Artists participating in the 2015 festival will come from all over the United States and Canada, but the first festival in 1965 had a distinctly local flavor.  A large tent featured the classroom art of students from the Rochester Community Schools. Children eagerly pulled their parents by the hand to show them the projects they and their classmates had been working on.  Adult artists from the community were able to showcase their efforts in the "Sunday Painters" tent, where friends and neighbors could stop by to admire their work.

More information about the 50th anniversary Art & Apples Festival may be found here.

Saturday, August 1, 2015

This Month in Rochester History

Fifty years ago this month, Michigan Christian College (now Rochester College) began a 54-acre expansion of its campus on West Avon Road.  In 1957, the North Central Christian College Association had acquired the former Maxon estate on Avon as the location of a new school.  North Central Christian College welcomed its first students in 1959, and changed its name to Michigan Christian College in 1961.  It became Rochester College in 1997.

Back in August of 1965, college leaders were planning for an expected student enrollment of 250 to 275 students by starting construction of a new classroom and office building, as well as a student center and library facility.  Today, Rochester College has an enrollment well over 1,000 students and offers bachelor's and master's degree programs.

Wednesday, July 1, 2015

This Month in Rochester History

An important community institution was born fifty years ago this month.  On July 11, 1965, a group of 400 people assembled on some pasture land recently owned by Howard L. McGregor, Jr.  The property was just west of St. John Lutheran School, and the crowd watched as Ormond S. Wessels pushed a shovel into the ground to mark the beginning of construction for Crittenton Hospital.

Two years later, Rochester's first full-service general hospital would open its doors to patients.  Before that day, the community had been served by small hospitals or clinics such as Avon Center and Woodruff-Geiger; residents had been accustomed to traveling to Pontiac, Mount Clemens or Detroit for anything the local clinics couldn't handle. Building a fully-equipped hospital and emergency room was a huge step forward for the community and its health care needs.

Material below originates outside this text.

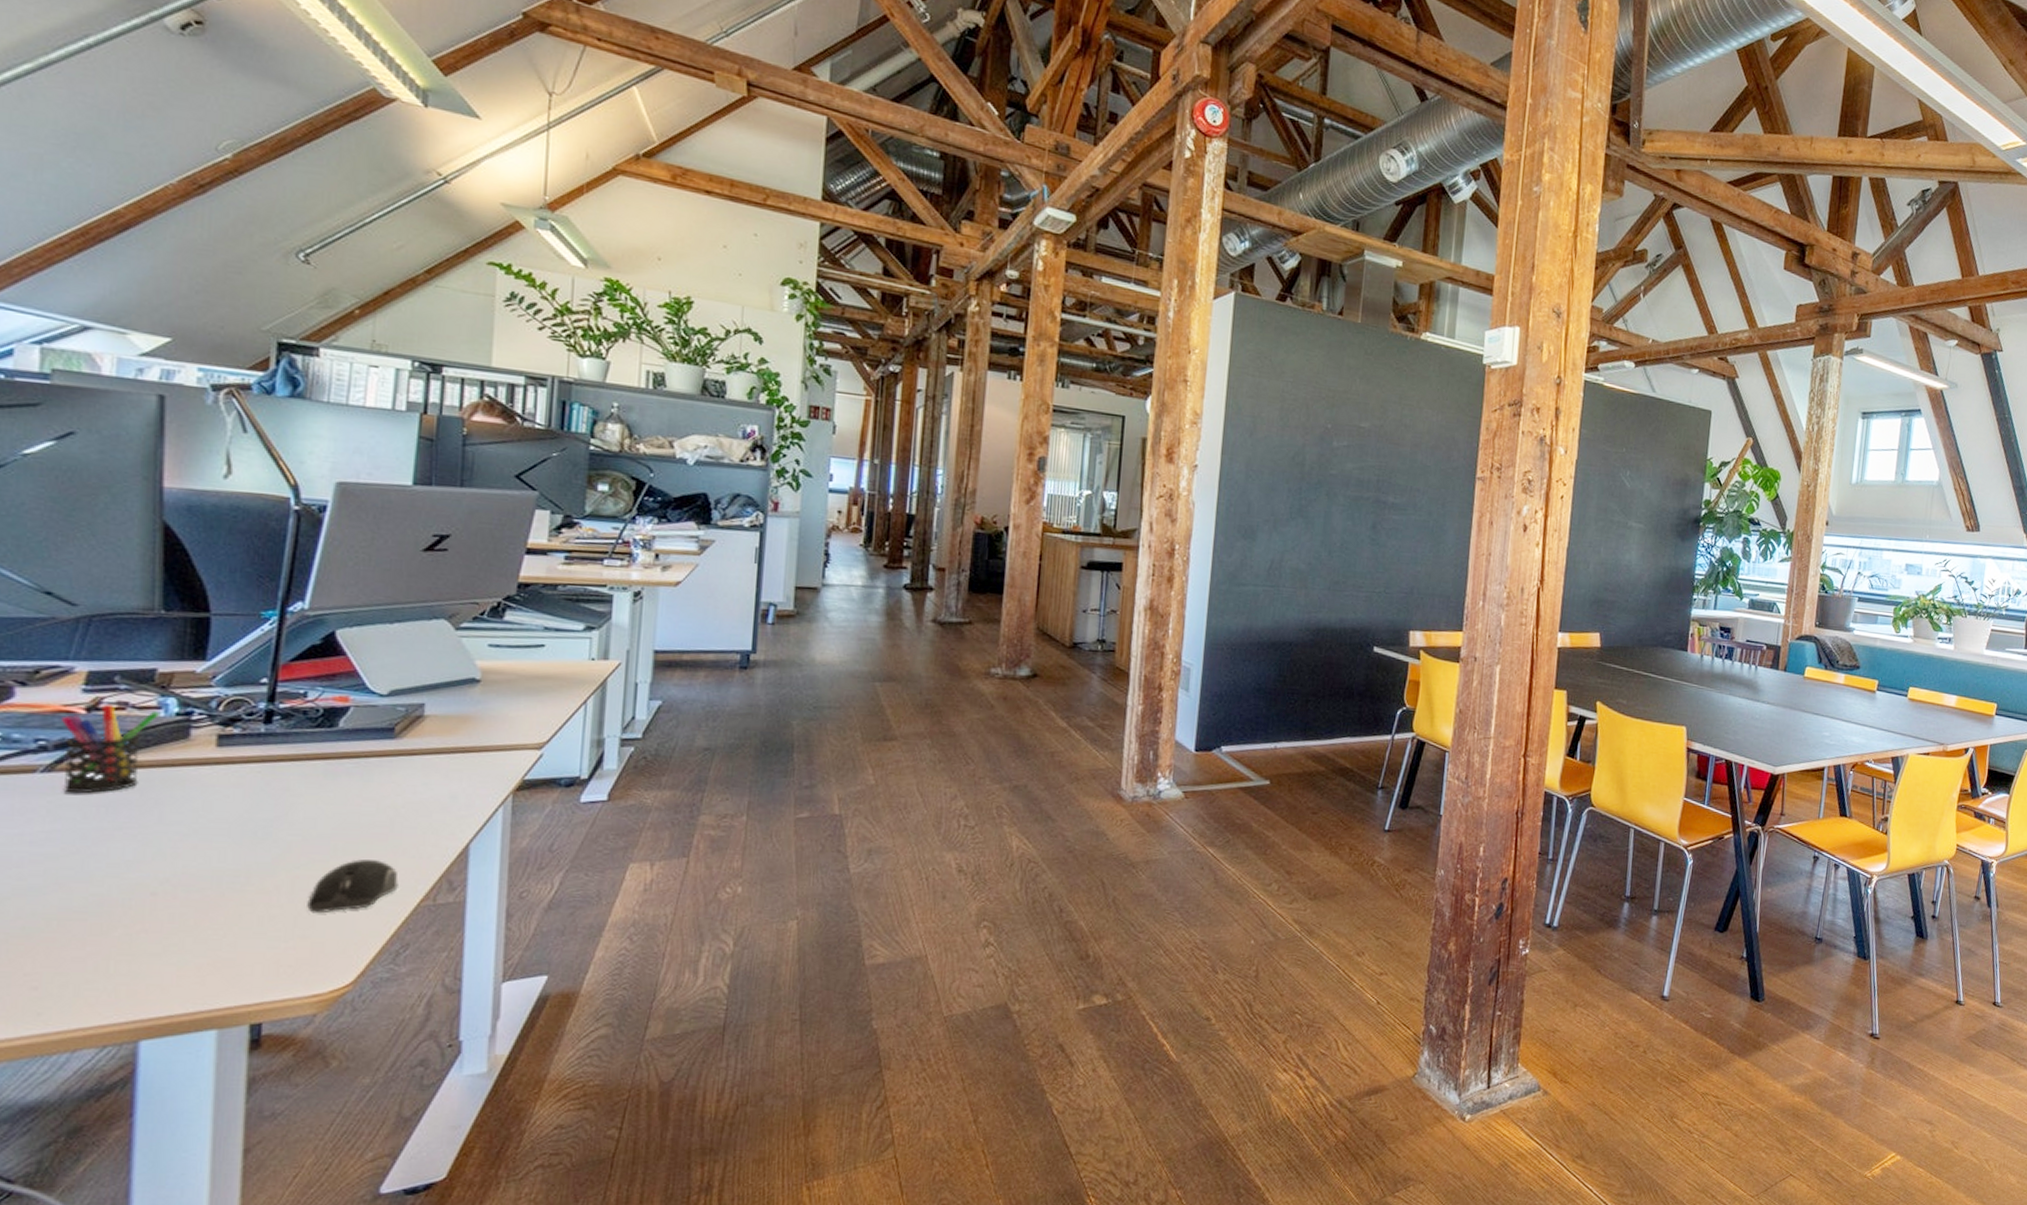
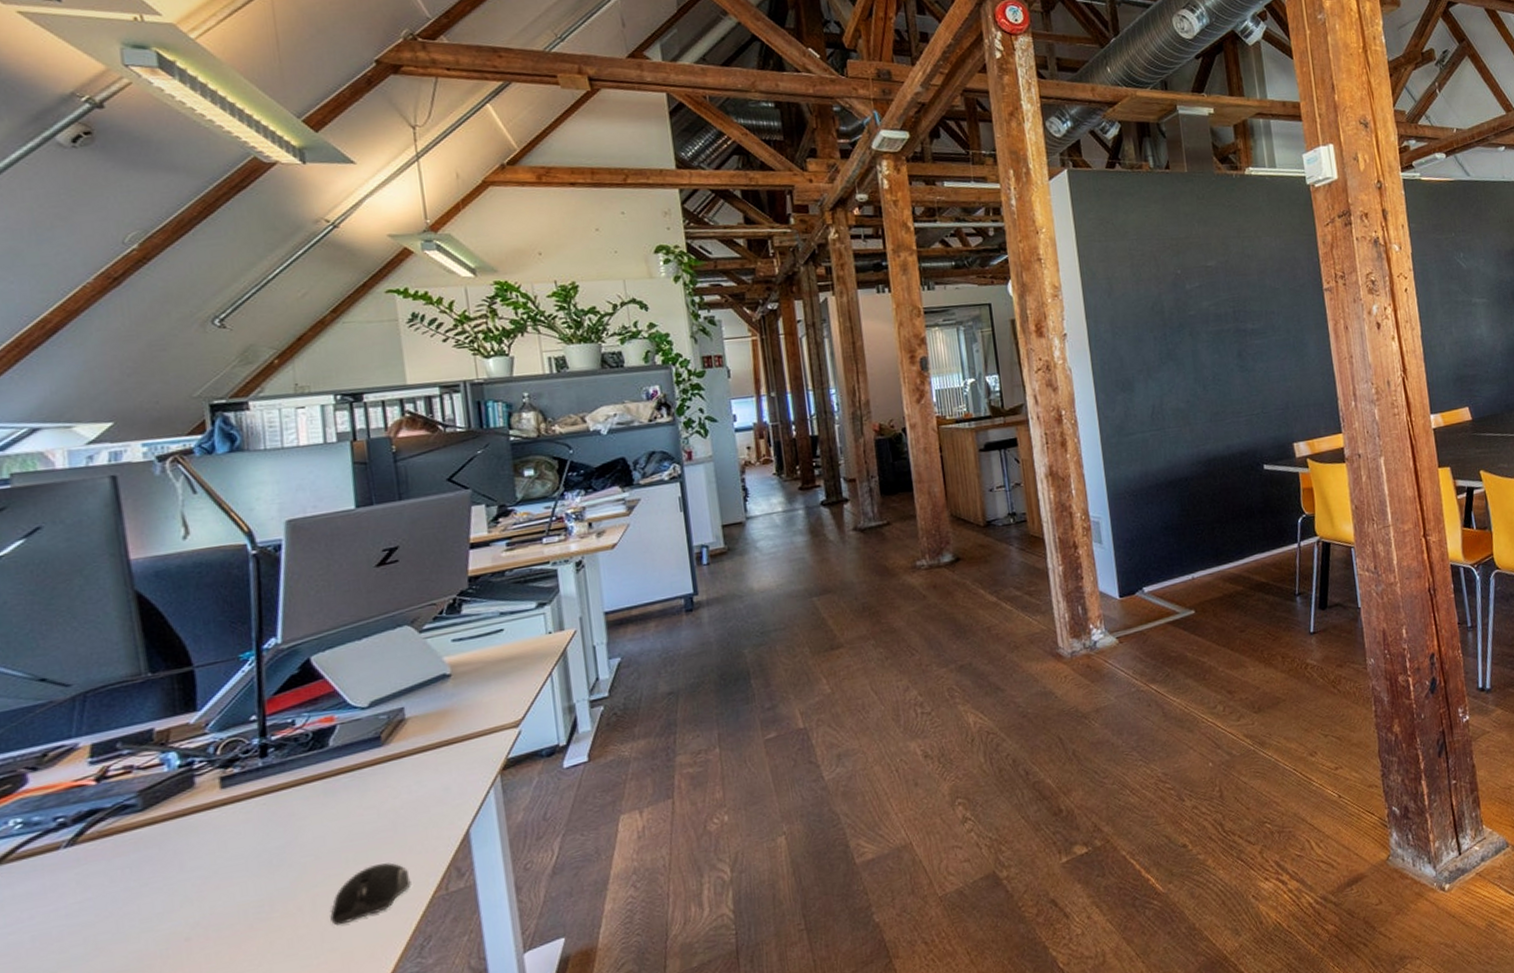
pen holder: present [62,703,161,794] -> none [75,767,165,862]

View Crittenton Hospital Medical Center's video, above, to see how the facility and campus have grown and changed since 1965.

Monday, June 15, 2015

Parallel Lives: The Hamlins and the Woodwards - Now Online

If you missed the Rochester Avon Historical Society's February program on the lives of the Hamlin and Woodward families, here's some good news!  The program, entitled Parallel Lives: the Hamlins and the Woodwards, is now available online in its entirety on the RAHS Youtube channel.  If you're interested in the stories of two of Rochester's prominent pioneer families, take a look at this program.

Monday, June 1, 2015

This Month in Rochester History

Fifty years ago this month, Rochester residents learned that they would soon be saying goodbye to a treasured local business that had been a Main Street fixture for 65 years.  The owners of Burr's Hardware announced that they were selling out and retiring, ending their long run as hardware merchants that had started in 1899.

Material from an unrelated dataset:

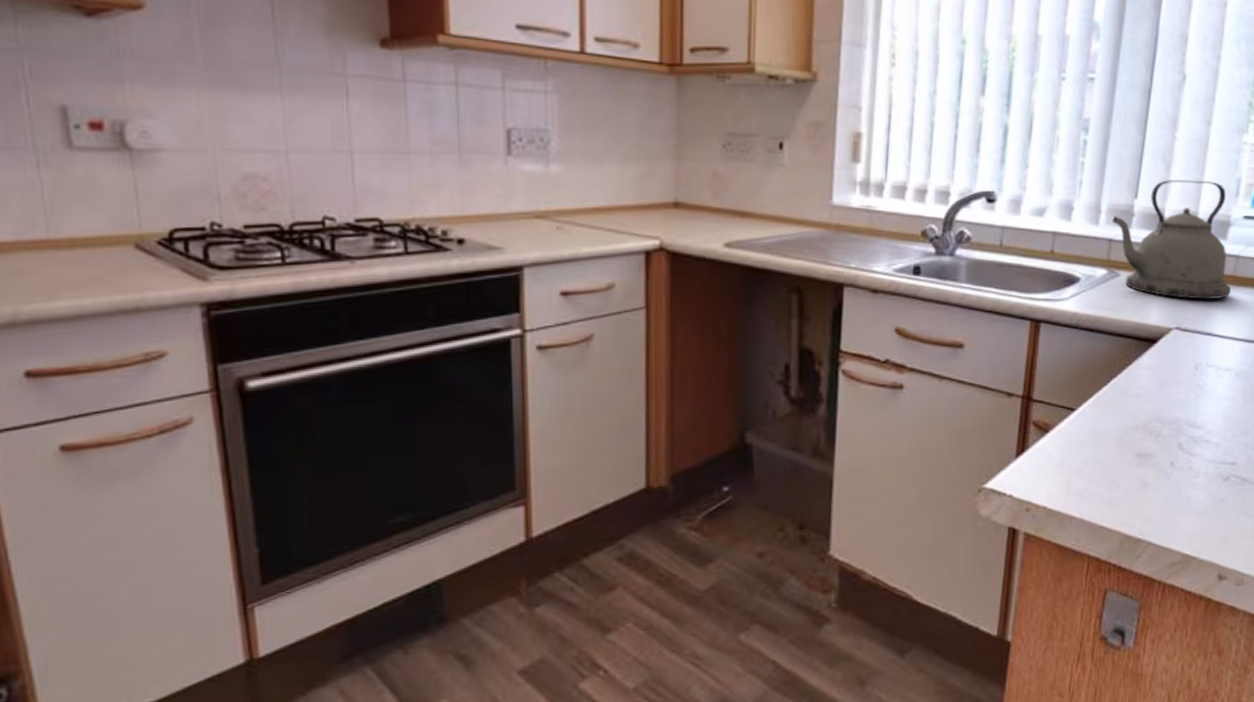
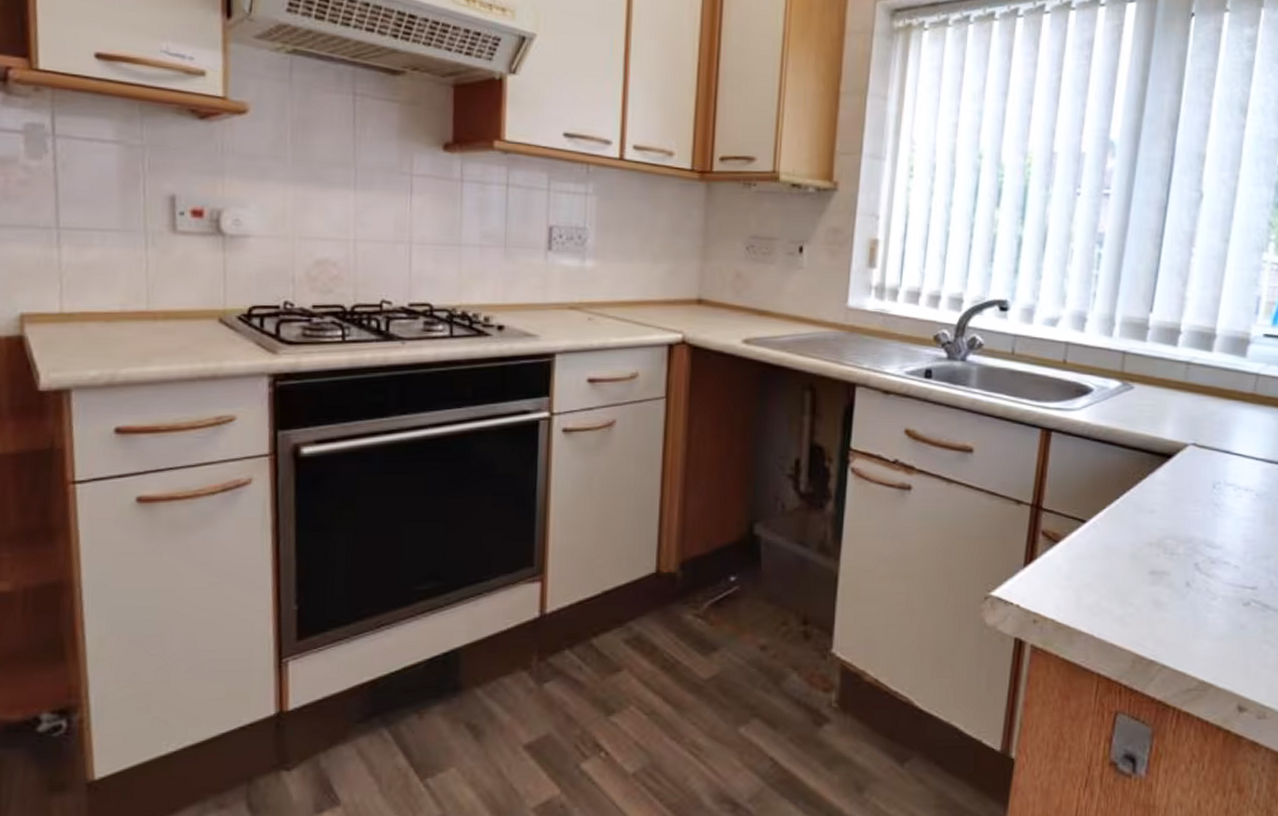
kettle: present [1112,180,1232,300] -> none [1127,295,1251,417]

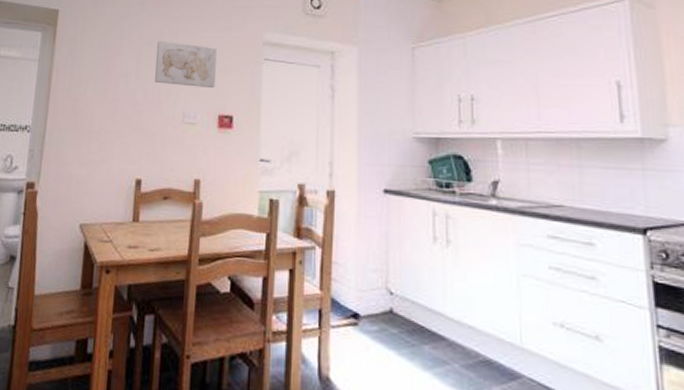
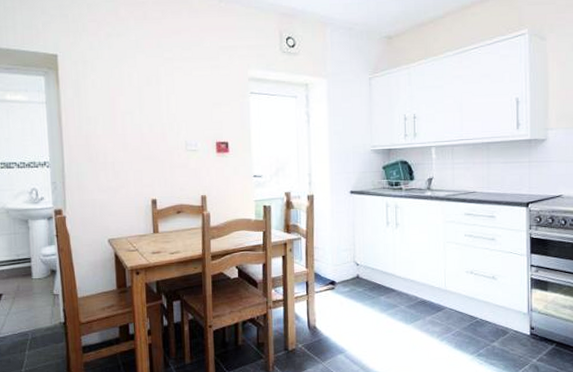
wall art: present [155,40,217,89] -> none [155,80,211,120]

In that year, a young Macomb County entrepreneur named George Burr had established a hardware and farm implement store on Main Street.  His store was located for several years on the east side of Main, in the former Joseph Reimer building at 418 S. Main.  Having outgrown that location after his first decade in business, he built a brand new brick block across the street at 429 S. Main  and moved his store there in late 1914.

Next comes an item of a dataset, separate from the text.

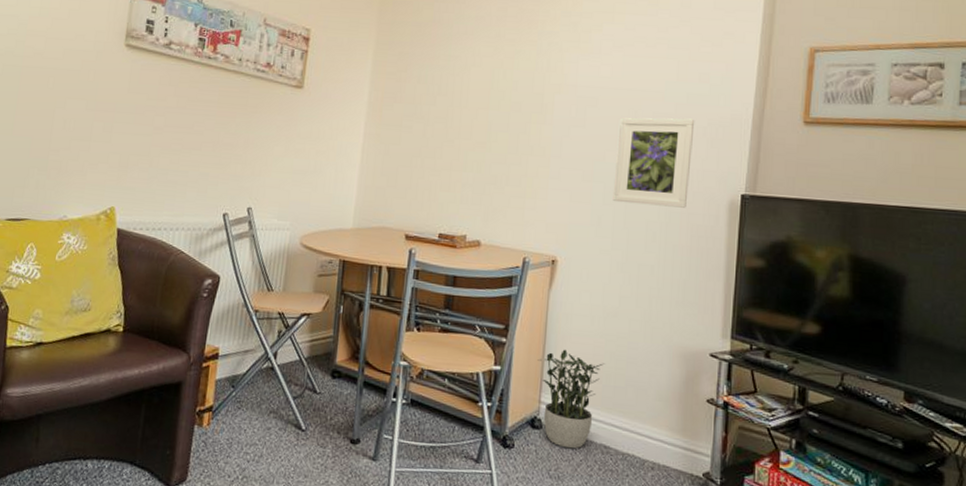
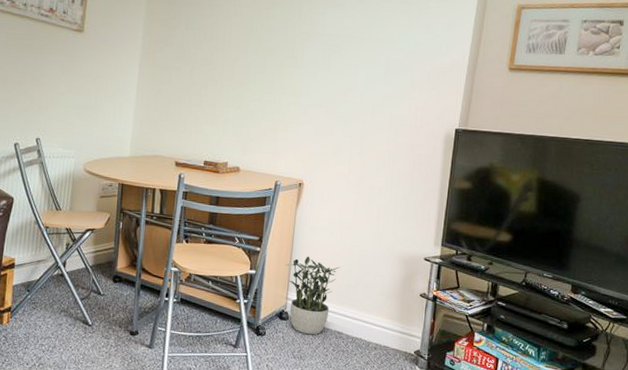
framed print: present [612,117,695,208] -> none [350,62,421,140]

In 1922, George Burr retired from the business he had founded and passed the management of the store to his daughter, Neva, and her husband, Ward Crissman.  Burr died in 1934 and Ward Crissman died suddenly in 1935; at that time, Neva Crissman brought her own daughter, Arlene, and son-in-law Leon Robertson into the business, and they continued to manage it until they decided to close the hardware store and sell the building in June 1965.

Green's Artist Supply opened at 429 S. Main in late summer 1965, and celebrates its 50th anniversary in that location this year.